対象の文章 ->

● ● ● ● ● ● ●

ひきこもる長男とその家族の姿を描いた作家・林真理子さんの新刊『小説8050』(新潮社)が発売され、話題になっている。「ひきこもり」や、80代の親がひきこもり状態にある50代の子の生活を支える「8050問題」、さらに「学校のいじめ」をテーマとして扱い、「週刊新潮」で連載されていた頃から多くの反響があった。連載から大幅に加筆・改稿した書籍も、発売前に重版が決定するなど大反響。発行部数は6月23日現在で累計11万7000部を超えた。
物語は、小さな商店街で歯科医院を営む主人公の大澤正樹と、中学2年生から7年間ひきこもってきた長男の翔太との父子関係を軸に描かれる。正樹と妻の節子は、長女で翔太の姉である由衣の結婚話をきっかけに、ひきこもる息子を外に出そうと公的機関などに相談したり、引き出し業者に依頼したりしてきたが、翔太の気持ちをもっと知ろうと決断し、彼が口にした「復讐」という言葉を手掛かりに動き出す。

● ● ● ● ● ● ●

提示された行 ->
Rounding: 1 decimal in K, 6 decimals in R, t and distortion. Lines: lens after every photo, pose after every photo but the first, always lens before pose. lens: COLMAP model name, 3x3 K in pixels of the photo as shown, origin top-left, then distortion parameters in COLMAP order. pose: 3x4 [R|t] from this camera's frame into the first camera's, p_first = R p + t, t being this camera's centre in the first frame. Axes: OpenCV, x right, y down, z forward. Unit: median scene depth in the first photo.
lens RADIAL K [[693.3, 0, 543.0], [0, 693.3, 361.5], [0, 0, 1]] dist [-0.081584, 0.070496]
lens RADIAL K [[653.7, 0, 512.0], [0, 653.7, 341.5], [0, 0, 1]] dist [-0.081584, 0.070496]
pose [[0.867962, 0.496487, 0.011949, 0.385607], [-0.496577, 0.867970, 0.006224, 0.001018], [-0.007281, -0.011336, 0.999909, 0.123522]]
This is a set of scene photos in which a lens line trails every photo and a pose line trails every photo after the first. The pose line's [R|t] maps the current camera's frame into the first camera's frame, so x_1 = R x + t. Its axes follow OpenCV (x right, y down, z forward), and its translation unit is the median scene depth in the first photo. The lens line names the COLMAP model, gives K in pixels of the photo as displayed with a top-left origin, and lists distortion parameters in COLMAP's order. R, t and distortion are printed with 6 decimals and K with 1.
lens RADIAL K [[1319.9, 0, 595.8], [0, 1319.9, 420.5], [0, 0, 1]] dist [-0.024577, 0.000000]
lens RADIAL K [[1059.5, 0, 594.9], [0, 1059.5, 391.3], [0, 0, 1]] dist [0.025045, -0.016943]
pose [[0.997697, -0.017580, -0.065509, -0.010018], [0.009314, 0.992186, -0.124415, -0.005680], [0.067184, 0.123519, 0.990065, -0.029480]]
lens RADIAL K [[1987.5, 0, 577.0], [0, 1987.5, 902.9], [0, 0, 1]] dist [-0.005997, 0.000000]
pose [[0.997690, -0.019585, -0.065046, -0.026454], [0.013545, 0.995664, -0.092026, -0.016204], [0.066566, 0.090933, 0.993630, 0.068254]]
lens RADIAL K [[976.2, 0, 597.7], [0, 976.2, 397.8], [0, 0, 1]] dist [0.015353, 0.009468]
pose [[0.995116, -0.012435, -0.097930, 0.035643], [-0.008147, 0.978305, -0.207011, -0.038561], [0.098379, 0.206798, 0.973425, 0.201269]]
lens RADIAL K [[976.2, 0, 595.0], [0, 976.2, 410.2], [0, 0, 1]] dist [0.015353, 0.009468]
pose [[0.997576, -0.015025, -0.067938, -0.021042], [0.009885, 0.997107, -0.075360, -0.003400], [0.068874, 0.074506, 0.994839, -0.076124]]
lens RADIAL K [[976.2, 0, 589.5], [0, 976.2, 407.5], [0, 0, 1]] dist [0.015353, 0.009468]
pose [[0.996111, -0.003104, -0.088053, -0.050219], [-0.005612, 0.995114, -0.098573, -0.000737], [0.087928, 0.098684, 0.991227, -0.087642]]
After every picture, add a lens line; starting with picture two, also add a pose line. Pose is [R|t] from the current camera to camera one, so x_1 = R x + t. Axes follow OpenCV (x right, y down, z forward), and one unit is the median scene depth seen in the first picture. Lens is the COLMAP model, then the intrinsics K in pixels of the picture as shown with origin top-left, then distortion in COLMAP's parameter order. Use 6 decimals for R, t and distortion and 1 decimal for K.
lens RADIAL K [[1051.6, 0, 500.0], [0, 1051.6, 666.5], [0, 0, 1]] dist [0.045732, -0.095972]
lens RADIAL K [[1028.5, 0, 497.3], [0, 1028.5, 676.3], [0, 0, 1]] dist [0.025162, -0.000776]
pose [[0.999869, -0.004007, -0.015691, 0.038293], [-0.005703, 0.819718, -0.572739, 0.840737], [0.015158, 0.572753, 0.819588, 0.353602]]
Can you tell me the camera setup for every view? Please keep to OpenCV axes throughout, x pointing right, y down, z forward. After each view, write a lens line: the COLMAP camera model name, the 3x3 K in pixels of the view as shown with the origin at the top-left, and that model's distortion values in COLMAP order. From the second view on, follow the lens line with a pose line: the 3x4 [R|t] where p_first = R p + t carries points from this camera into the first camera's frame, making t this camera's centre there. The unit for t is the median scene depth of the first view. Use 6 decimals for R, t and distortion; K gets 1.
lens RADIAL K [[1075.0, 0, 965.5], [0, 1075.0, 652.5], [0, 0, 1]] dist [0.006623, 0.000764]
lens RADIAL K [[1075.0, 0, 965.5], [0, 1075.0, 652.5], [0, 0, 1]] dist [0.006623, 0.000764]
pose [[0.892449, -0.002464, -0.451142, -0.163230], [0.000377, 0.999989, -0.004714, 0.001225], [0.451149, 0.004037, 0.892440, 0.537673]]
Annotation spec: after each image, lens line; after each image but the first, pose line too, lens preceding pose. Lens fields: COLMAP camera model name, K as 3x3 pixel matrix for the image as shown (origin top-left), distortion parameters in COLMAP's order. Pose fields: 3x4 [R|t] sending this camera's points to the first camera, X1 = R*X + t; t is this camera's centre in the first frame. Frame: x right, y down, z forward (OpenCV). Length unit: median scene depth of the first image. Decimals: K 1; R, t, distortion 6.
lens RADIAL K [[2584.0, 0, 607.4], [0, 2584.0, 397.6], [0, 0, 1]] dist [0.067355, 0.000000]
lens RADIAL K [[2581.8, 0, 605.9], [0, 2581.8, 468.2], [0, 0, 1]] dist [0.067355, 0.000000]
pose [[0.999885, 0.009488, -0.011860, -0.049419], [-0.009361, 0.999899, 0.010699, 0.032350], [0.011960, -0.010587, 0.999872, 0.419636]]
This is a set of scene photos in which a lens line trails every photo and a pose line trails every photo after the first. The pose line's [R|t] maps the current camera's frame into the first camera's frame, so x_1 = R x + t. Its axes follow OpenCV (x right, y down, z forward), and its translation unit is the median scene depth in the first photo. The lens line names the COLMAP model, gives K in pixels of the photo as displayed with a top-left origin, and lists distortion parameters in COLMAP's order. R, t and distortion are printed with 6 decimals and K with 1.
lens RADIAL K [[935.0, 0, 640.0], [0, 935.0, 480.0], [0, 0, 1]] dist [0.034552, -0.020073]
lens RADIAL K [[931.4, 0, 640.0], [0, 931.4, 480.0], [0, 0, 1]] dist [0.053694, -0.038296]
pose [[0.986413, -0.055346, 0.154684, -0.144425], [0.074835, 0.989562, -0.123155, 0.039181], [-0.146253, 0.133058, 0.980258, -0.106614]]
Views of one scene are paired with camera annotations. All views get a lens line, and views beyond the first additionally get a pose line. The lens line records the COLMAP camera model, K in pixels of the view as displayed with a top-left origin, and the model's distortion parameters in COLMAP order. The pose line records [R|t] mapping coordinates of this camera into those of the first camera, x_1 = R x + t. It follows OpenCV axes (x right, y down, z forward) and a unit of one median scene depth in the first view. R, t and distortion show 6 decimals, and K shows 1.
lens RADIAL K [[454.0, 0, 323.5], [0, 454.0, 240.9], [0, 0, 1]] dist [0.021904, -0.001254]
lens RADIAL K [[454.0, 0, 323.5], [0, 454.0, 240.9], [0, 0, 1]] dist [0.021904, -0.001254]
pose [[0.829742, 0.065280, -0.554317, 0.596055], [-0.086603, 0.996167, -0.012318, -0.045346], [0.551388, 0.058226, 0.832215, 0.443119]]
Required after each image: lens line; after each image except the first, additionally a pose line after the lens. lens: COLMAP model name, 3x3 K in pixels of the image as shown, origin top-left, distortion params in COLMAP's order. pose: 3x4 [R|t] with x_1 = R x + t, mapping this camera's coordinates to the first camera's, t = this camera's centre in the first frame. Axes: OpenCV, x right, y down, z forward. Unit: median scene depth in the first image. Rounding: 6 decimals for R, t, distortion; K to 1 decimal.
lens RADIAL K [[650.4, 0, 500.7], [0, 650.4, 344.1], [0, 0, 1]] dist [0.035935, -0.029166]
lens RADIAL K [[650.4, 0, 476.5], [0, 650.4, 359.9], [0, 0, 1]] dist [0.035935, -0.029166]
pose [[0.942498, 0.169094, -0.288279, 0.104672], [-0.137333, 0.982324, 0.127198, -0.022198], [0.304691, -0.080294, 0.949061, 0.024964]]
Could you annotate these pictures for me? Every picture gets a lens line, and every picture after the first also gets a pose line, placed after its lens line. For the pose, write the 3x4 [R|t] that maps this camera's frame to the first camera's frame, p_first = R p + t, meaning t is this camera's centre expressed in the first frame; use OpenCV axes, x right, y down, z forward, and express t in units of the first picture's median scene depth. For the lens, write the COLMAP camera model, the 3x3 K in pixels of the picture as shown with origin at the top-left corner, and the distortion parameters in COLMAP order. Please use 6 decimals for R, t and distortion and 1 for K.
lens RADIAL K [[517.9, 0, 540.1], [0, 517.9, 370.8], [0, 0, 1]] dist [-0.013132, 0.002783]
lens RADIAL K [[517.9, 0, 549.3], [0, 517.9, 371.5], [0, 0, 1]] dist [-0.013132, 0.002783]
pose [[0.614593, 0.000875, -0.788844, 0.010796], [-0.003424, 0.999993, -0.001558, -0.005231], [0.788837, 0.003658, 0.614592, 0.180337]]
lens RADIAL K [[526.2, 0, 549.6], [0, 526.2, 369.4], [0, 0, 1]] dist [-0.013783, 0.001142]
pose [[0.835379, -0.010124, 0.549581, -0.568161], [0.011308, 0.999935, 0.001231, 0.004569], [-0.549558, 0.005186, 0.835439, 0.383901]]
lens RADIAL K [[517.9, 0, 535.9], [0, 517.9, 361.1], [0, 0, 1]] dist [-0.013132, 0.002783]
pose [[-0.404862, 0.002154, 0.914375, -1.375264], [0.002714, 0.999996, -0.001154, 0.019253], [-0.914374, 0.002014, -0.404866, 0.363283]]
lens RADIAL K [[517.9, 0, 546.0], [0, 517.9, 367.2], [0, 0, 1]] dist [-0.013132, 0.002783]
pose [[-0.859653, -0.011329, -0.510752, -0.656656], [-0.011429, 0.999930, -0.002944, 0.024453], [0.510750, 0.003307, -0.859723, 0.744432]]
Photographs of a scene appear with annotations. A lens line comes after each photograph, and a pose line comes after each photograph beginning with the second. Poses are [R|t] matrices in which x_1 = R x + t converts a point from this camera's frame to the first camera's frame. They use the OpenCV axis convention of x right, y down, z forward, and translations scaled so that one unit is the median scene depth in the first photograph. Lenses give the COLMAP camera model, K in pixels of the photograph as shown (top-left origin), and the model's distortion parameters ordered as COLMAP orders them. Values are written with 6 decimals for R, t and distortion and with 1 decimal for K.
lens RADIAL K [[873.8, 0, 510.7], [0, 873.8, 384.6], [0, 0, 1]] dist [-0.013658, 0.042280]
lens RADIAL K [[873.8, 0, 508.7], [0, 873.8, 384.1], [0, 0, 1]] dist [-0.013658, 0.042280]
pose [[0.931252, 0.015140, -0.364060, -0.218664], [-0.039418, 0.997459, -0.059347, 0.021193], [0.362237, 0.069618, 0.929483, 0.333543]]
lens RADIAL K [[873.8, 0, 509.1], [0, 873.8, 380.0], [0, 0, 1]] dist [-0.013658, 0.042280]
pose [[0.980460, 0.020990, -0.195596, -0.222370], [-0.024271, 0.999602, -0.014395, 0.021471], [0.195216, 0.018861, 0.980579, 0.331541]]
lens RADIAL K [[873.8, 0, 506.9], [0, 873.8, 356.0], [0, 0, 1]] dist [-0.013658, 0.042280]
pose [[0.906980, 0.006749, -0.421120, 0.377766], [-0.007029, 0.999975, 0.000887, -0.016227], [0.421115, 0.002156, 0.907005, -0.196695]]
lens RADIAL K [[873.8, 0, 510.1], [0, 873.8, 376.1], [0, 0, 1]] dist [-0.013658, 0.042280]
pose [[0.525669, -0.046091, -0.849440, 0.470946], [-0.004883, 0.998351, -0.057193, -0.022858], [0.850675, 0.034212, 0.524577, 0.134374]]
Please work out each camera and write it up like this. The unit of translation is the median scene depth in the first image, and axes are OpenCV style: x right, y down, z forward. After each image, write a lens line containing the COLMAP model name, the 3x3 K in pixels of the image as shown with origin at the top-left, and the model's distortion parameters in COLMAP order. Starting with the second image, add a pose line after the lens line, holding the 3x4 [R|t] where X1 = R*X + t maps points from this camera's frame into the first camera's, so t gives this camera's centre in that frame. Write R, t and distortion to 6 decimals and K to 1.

● ● ● ● ● ● ●

実施する作業 ->
[1] 『小説8050』の紹介文のうち、「ひきこもる長男とその家族の姿」から始まり「計11万7000部を超えた。」で終わる部分を、一字一句違えずに書き写してください。
[2] 『小説8050』の紹介文によると、翔太はどのくらいの期間ひきこもってきましたか。
[3] 『小説8050』の紹介文の最後の文に続けて、その先を書き継いでください。
ここに挙げた行は、この作業にはまったく関係しません。

各作業の回答 ->
[1]
ひきこもる長男とその家族の姿を描いた作家・林真理子さんの新刊『小説8050』(新潮社)が発売され、話題になっている。「ひきこもり」や、80代の親がひきこもり状態にある50代の子の生活を支える「8050問題」、さらに「学校のいじめ」をテーマとして扱い、「週刊新潮」で連載されていた頃から多くの反響があった。連載から大幅に加筆・改稿した書籍も、発売前に重版が決定するなど大反響。発行部数は6月23日現在で累計11万7000部を超えた。

[2] 中学2年生から7年間です。

[3]
筆者も、「週刊新潮」に連載中から情景が思い浮かぶような家族間のリアルな展開に引き込まれ、発売日になるとコンビニに買いに走るほど連載のファンだった。ひきこもり者の数は全国で推計約115万人に上り、当事者親子の高齢化の課題が顕在化していっている。インタビュー前編では、著者の林真理子さんに『小説8050』が生まれるまでの経緯や小説のリアルさの秘密などについて聞いた。(ジャーナリスト 池上正樹)
林真理子さんの新作『小説8050』が描く
「ひきこもり」のリアリティー
――仕事柄、多くのひきこもっている方やそのご家族、その人たちを支えている人たちに会いますが、みなさん、この作品は非常にリアルだと話していました。
ひきこもるお子さんは、周囲にもたくさんいます。出版後、「ひきこもり」に関する企画でNHKのテレビ番組に出演したら知り合いからLINEのメッセージが来て、「(作品のモデルは)うちの息子のことだね」って(笑)。そうではないし、その人がひきこもっているとは思っていなかったのですが、「似たようなものだから」って言うんです。「ひきこもり」という現象は深刻な事例もありますが、捉え方の幅が広いんだなって思いました。